Pine is probably more likely to do
tag LIST hello/world ""


> > I remember I changed Dovecot to do

> > this a few years ago because Pine wouldn't work otherwise correctly with

> > ~/mail/ or mail/ or similar folder collection paths (I used to return ""

> > as root). Now that I'm looking over the code I'm just wondering why.


Uh-oh, you had better be careful here!!!!!!

~/mail is a very different case from mail/ because ~ serves as a hierarchy
breakout character. The root in
tag LIST ~fred/mail/ ""
is most certainly *not* ""! It is "~fred/".

In fact, that's probably what is going on here. Since ~fred/ is a
namespace reference, that form of LIST is actually used, whereas
tag LIST fred/mail/ ""
probably isn't actually used but is "fred/" for consistency. I don't dare
change it (see below).


> Looks like I can't reproduce this anymore. Maybe there were other things

> that caused Pine to break. So is it OK then if I return mailbox root

> namespace prefix, and if there is no prefix then just return ""?

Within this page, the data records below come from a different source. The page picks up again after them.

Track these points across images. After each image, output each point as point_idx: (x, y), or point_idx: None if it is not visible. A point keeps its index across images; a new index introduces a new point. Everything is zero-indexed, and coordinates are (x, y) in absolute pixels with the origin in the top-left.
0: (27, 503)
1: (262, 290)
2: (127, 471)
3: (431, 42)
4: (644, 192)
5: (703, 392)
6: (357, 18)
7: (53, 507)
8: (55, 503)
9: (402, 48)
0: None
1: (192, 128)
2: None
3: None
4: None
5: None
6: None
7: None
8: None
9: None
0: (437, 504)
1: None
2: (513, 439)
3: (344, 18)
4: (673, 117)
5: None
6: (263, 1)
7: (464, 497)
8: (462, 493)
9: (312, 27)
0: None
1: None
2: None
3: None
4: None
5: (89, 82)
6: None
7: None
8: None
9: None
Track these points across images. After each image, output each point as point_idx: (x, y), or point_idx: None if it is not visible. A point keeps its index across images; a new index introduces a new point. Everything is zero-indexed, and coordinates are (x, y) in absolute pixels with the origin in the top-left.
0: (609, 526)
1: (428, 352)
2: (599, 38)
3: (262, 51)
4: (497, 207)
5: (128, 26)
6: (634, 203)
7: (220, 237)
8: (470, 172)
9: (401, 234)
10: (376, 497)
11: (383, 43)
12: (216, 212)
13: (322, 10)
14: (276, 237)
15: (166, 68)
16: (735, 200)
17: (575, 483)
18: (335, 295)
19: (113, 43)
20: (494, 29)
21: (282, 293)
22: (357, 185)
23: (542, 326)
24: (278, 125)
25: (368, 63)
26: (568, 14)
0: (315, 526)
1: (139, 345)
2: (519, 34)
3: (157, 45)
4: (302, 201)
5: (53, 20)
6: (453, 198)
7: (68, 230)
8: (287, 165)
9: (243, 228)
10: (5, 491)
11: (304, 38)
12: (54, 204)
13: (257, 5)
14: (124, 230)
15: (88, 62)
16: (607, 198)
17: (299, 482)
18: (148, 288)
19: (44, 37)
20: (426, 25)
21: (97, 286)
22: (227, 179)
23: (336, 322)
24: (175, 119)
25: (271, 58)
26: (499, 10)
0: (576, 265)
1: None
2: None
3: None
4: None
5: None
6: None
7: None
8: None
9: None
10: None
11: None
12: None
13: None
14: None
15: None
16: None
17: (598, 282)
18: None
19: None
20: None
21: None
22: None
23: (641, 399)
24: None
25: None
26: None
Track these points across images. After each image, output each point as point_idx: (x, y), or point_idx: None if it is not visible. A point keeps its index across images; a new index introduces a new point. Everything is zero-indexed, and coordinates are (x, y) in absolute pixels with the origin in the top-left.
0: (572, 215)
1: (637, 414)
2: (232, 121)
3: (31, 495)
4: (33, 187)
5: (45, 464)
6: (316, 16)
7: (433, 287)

I would recommend that you not do so. It is safer to you copy what UW
imapd does, even if it doesn't seem to make sense. I don't pretend to
understand or remember hierarchy in its full, hideous, glory.

You weren't around during the hierarchy wars (nearly 15 years ago); but
everybody who was has evil memories. I have the most evil memories of
all, as I was caught in the middle. Nobody was really happy with the
result; but what came out was a carefully-balanced compromise between two
very different views of how hierarchy and hierarchy navigation should
work.

The underlying purpose of the reference argument in LIST is to provide the
information for a client to have the concept of "connected directory" even
though the server has no such thing. Basically, the reference is either
"I am connected to this directory" or "I am connected to the directory
that contains this name", depending upon if there is a trailing hierarchy
delimiter.

I forget why getting the root of the hierarchy was important, but it was.
If I were to alter the status quo, I am sure that someone will call me to
task for betraying the Great Compromise.... ;-(

-- Mark --

http://panda.com/mrc
Democracy is two wolves and a sheep deciding what to eat for lunch.
Liberty is a well-armed sheep contesting the vote.